Безусловно, маму не могло не задеть бабушкино отношение к внукам, и какую мать это может не задеть! Особенно ее оскорбляло бабушкино равнодушие к маленькой Дине. Забыл вам сказать, что незадолго до приезда стариков Ивановских, за год или за полтора, родилась наша младшая сестра Дина. Пять лет не было детей, думали — все, и вот пожалуйста! В двадцать пятом году родилась Дина. Значит, я сказал вам неправильно: Ивановские приезжали не в двадцать шестом, а в двадцать седьмом, наверно.

У вас есть дети? Знаете, что такое новорожденный? Комочек жизни, крошечный, сморщенный… Дина родилась с густыми черными волосами и с глазами синими, как синее небо. Представляете себе? Большая семья, взрослые дети, и тут такая девочка, такое маленькое чудо, бегает, падает, поднимается, лепечет всякие детские слова, все в ней души не чают, дедушка Рахленко не спускает ее с колен, она теребит его за бороду, все говорят: «Копия — мать, копия — Рахиль в детстве». И дедушка Ивановский от нее в восторге. Но бабушка Ивановская даже не посмотрела на Дину.

Моя мать была вспыльчива, но, когда надо, умела держать себя в руках и вела себя достойно; приехали родственники ее мужа, она и оказывает им внимание, но не больше.
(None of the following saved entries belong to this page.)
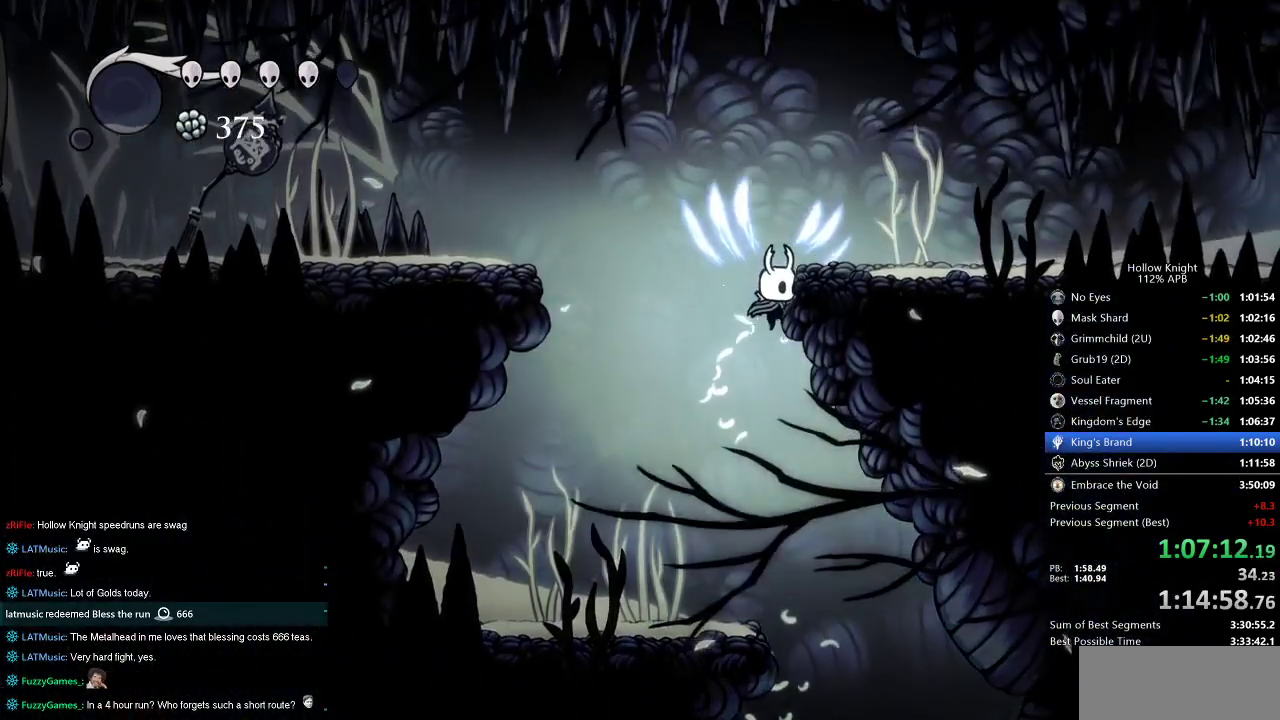
{"keys": ["right"], "events": [[100, "jump", "up"], [150, "jump", "down"], [300, "jump", "up"]]}
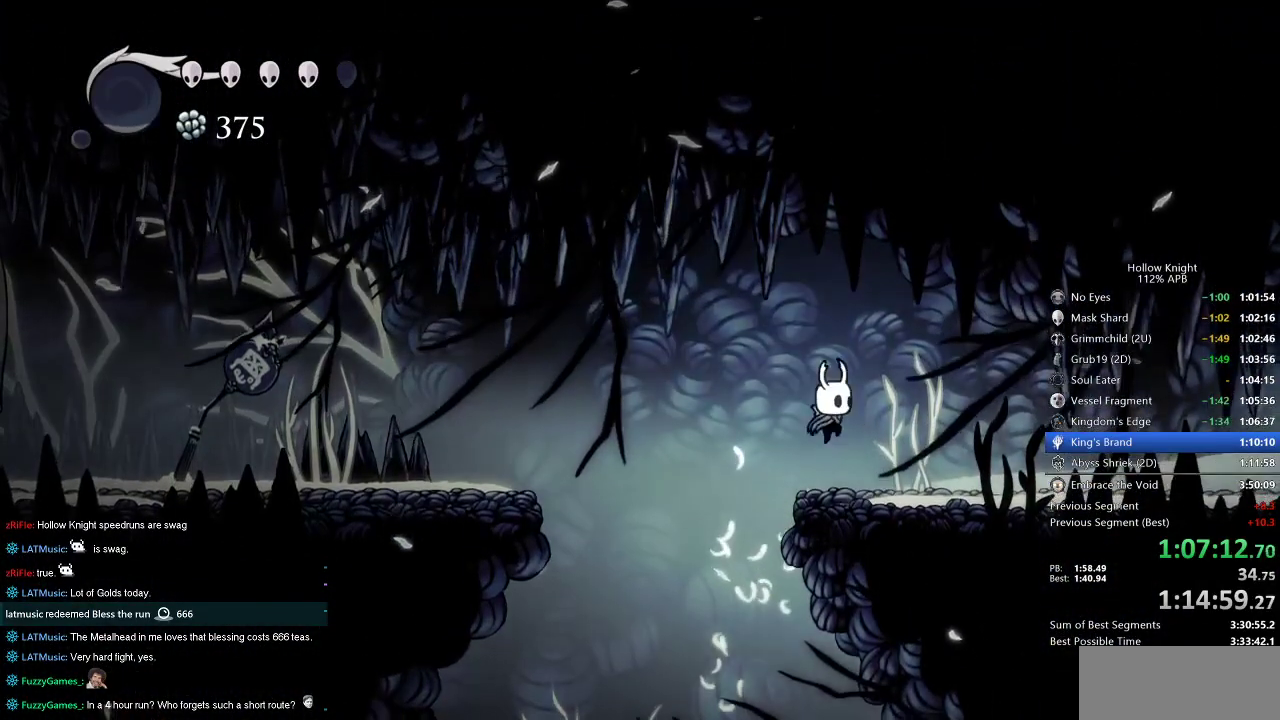
{"keys": ["cdash"], "events": [[183, "cdash", "down"], [217, "right", "up"]]}
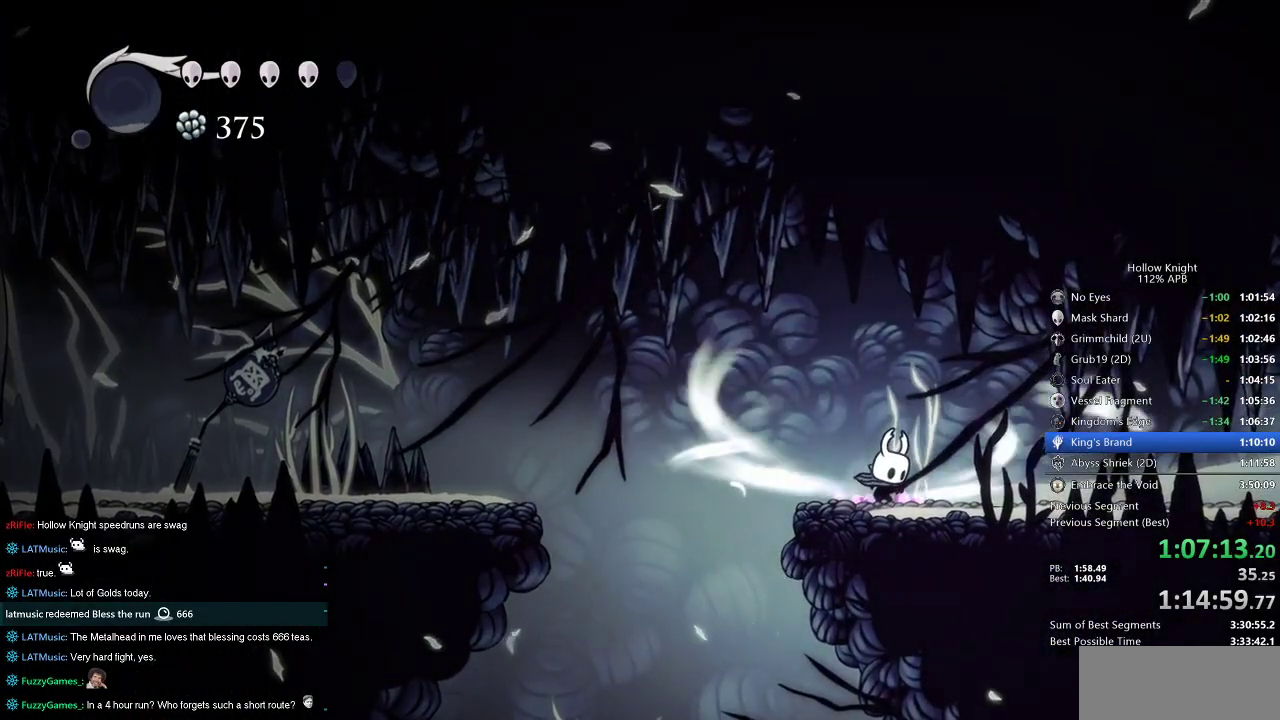
{"keys": ["right"], "events": [[383, "cdash", "up"], [467, "right", "down"]]}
Вы скажете, тактика. Да, до известной степени. Но тактика разумная. Она показывала свекру и свекрови, что их сын Якоб, хотя и не профессор, не доктор медицины, но он не пропал, уважаемый в городе человек, мужчина, глава дома, глава семьи, и какой семьи! Пусть поищут в Швейцарии таких здоровых детей!.. Хозяин, его почитают, его слово — закон, и захоти он ехать в Швейцарию, то было бы так, как он решит. Но он сам этого не хочет.

Надо признать, мама действительно оказывала отцу все большее уважение и внушала его нам. Молоденькой мама была своенравной, выражений не выбирала, могла сказать резкость. Но со временем, войдя в более зрелые годы, поняла, что если у отца нет авторитета, то он уже не глава семьи, а без главы семьи нет дома. Анализируя теперь их характеры, я нахожу отца и мать похожими друг на друга. С первого взгляда казалось: небо и земля, огонь и вода, — но любовь, понимаете ли, все сгладила. Сильной личностью считалась мать, командовала парадом она, властная, категоричная, неуступчивая, однако их общий характер — это был не ее характер, а характер отца. Казалось, он уступает ей во всем, а на самом деле с каждым годом она становилась все более похожей на него. Отец не менялся, а мать менялась. Мама заполняла собой дом, она была, надо сказать, довольно шумная женщина, но духовная атмосфера определялась отцом.

И во время приезда дедушки и бабушки Ивановских единственный человек, который оказался на высоте, сумел подняться над всякими обидами и претензиями, был именно отец. С родителями он разговаривал по-немецки, но если при этом был кто-нибудь из нас, детей, или из Рахленков, или даже просто посторонний, я уже не говорю о матери, он обязательно переводил на русский каждое слово, даже если они говорили такое, что не предназначалось для чужих ушей. И наоборот, каждое слово, произнесенное по-русски, украински или еврейски, он тут же переводил своим родителям по-немецки. Этим он всех объединял, показывал, что в доме ни у кого ни от кого нет секретов. Мелочь, но ею он сглаживал отчуждение.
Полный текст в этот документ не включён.